*WHAT THIS TASK INVOLVES:*
Please state how many lines of the records below contain the word "assign". Give the number and nothing else.

*ENTRIES SUPPLIED:*
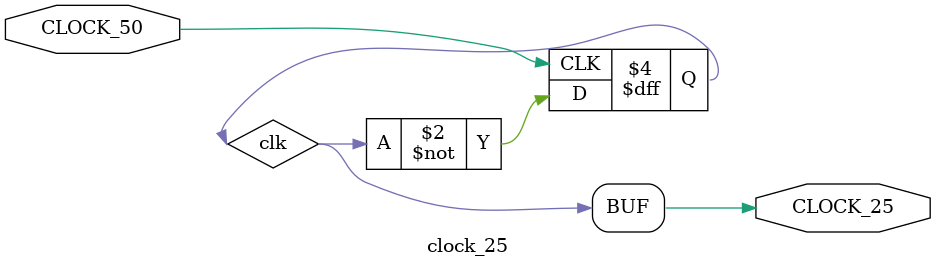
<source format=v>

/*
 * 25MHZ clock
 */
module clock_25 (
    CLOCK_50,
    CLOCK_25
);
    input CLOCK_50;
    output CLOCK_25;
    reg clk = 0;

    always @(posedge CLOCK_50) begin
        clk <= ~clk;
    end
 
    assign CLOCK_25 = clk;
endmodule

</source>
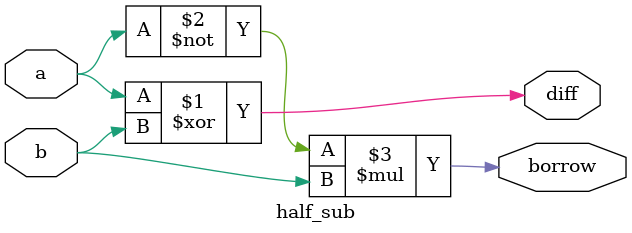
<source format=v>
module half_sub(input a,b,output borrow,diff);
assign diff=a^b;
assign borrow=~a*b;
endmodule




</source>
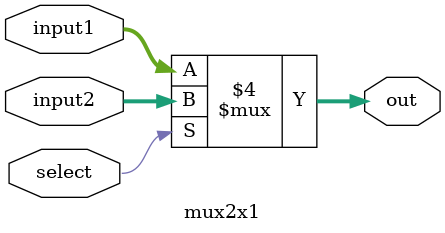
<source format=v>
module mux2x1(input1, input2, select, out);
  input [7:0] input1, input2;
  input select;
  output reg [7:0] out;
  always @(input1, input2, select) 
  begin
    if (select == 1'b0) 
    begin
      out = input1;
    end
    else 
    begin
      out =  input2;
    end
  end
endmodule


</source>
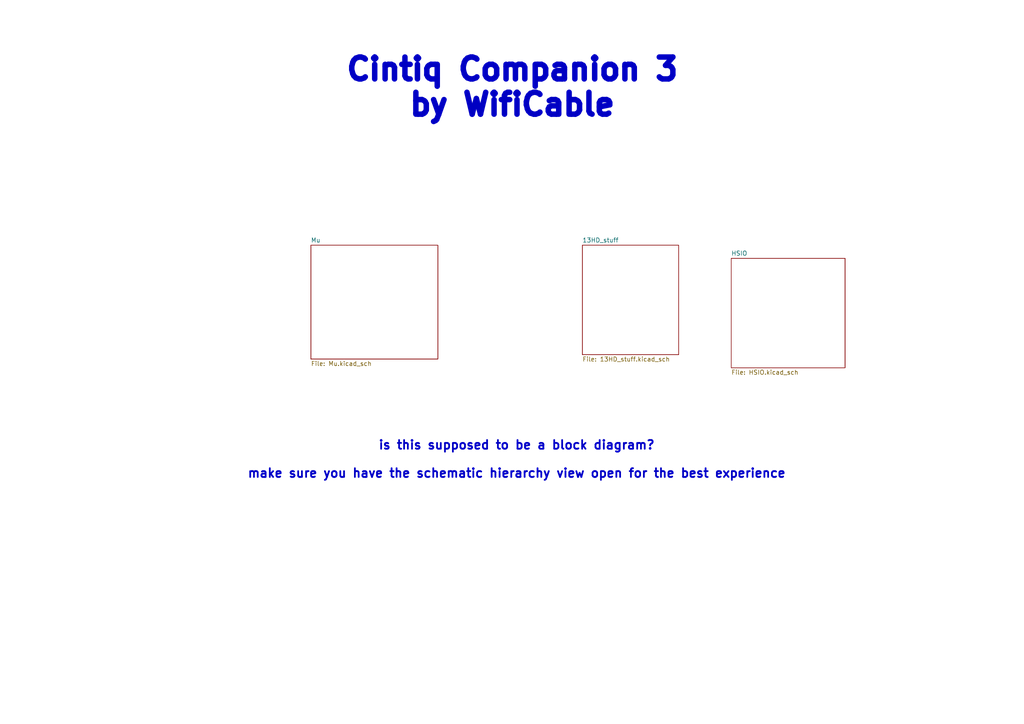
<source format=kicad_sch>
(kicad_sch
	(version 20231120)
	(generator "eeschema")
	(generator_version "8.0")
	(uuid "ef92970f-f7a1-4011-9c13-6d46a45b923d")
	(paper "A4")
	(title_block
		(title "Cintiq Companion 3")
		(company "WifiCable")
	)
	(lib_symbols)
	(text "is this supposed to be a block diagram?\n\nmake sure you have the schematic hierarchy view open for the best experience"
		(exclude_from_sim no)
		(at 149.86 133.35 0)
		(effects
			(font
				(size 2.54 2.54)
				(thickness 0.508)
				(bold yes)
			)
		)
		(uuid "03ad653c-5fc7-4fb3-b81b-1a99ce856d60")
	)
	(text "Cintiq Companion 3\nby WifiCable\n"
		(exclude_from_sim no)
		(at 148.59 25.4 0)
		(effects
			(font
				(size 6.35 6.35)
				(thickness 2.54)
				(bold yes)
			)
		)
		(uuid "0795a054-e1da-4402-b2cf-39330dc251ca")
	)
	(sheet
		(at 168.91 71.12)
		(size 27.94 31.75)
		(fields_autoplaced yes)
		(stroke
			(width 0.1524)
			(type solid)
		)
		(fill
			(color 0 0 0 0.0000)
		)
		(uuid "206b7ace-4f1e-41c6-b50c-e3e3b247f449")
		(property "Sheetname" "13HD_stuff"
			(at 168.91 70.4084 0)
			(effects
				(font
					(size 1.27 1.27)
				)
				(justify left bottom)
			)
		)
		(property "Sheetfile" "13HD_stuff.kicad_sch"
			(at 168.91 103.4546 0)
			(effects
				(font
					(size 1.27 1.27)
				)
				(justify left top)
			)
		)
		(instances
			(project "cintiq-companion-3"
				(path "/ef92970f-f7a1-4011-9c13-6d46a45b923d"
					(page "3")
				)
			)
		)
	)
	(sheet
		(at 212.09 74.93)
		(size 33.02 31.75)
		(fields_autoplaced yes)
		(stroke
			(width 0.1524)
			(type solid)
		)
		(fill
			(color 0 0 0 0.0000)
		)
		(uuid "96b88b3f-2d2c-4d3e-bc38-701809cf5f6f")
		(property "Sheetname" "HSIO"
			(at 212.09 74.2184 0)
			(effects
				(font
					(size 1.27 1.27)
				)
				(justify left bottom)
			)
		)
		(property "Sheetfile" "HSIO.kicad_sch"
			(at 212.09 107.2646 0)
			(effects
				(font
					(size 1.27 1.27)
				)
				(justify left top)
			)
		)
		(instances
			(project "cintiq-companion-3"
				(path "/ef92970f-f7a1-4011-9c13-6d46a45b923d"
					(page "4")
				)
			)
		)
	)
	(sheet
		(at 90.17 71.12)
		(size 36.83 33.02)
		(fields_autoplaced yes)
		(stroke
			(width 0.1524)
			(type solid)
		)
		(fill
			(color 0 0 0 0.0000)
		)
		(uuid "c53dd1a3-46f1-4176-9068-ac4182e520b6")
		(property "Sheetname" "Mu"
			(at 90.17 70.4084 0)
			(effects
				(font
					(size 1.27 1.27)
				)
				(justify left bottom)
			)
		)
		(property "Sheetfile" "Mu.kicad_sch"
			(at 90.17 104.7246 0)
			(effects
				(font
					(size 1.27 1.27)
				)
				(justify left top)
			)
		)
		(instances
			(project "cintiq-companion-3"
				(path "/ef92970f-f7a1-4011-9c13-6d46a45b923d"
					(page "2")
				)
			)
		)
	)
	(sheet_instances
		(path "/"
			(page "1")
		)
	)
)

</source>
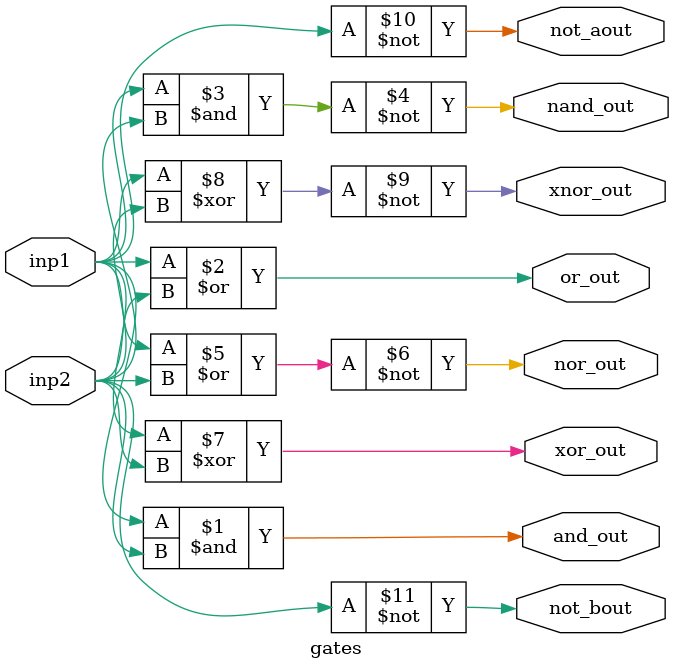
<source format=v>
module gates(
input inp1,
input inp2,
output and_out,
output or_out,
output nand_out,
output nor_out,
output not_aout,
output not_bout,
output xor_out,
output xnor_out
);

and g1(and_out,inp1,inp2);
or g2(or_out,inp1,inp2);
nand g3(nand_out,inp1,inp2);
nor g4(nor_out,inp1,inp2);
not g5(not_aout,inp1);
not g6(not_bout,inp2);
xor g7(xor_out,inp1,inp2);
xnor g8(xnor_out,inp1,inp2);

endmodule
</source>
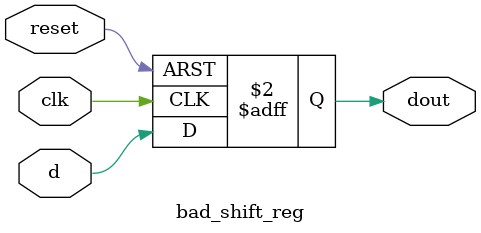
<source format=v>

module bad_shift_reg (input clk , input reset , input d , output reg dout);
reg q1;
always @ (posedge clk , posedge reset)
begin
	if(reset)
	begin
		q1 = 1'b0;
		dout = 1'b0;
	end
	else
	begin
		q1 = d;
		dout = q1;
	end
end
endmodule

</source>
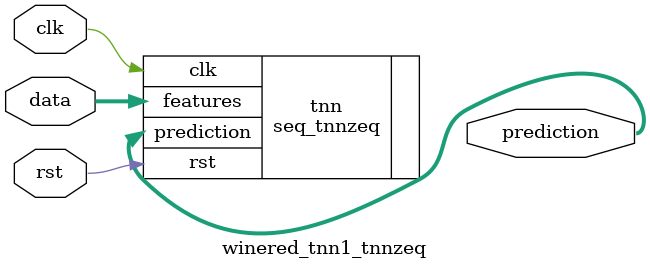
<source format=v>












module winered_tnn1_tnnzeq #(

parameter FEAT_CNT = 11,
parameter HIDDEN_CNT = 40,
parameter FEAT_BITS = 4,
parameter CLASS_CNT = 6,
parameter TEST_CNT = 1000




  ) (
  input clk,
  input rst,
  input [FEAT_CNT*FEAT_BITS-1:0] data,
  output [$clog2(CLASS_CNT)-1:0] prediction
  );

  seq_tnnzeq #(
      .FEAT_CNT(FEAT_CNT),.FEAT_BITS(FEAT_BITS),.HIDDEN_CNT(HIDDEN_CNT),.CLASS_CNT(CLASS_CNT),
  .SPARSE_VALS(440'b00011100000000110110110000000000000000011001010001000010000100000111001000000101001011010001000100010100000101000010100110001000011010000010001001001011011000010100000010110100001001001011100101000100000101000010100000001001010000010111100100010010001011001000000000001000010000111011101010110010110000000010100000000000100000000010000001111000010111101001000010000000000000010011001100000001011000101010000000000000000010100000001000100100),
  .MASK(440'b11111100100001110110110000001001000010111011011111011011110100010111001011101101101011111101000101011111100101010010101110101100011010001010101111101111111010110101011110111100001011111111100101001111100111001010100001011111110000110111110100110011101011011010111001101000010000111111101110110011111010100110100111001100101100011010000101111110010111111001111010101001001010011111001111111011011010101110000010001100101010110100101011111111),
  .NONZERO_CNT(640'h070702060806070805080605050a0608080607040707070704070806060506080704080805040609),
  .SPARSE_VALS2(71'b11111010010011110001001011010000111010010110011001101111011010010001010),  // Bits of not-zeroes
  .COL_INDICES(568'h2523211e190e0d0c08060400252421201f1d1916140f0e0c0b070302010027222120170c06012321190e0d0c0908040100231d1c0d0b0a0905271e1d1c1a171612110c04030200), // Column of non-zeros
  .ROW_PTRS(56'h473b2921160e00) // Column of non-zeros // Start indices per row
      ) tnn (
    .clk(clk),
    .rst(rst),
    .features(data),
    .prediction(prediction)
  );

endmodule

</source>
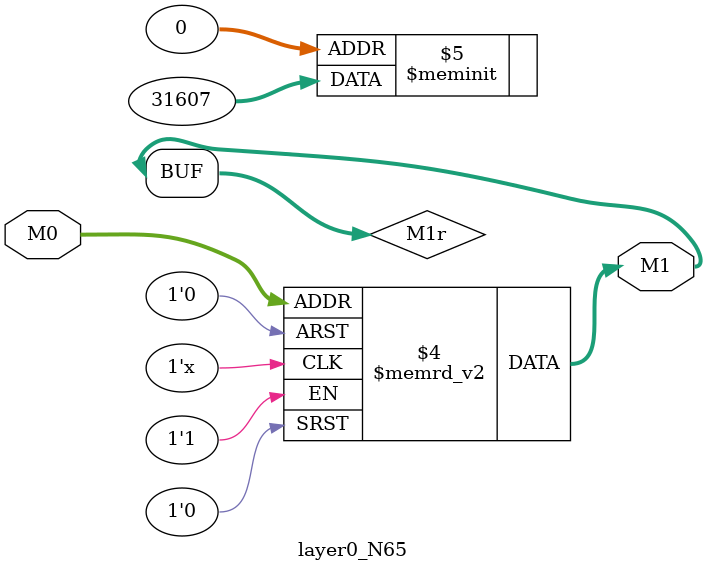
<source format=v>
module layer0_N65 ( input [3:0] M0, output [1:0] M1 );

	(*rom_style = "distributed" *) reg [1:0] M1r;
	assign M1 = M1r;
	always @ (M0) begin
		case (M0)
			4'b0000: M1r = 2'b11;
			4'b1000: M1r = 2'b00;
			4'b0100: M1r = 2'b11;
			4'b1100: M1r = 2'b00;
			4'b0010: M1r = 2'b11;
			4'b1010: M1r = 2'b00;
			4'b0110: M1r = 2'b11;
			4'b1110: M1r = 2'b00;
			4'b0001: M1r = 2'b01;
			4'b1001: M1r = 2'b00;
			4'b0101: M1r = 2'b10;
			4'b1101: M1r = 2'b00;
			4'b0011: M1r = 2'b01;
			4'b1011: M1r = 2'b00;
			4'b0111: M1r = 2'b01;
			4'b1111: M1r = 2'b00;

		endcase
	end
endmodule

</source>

*SOLUTION TO THE PROBLEM:*
4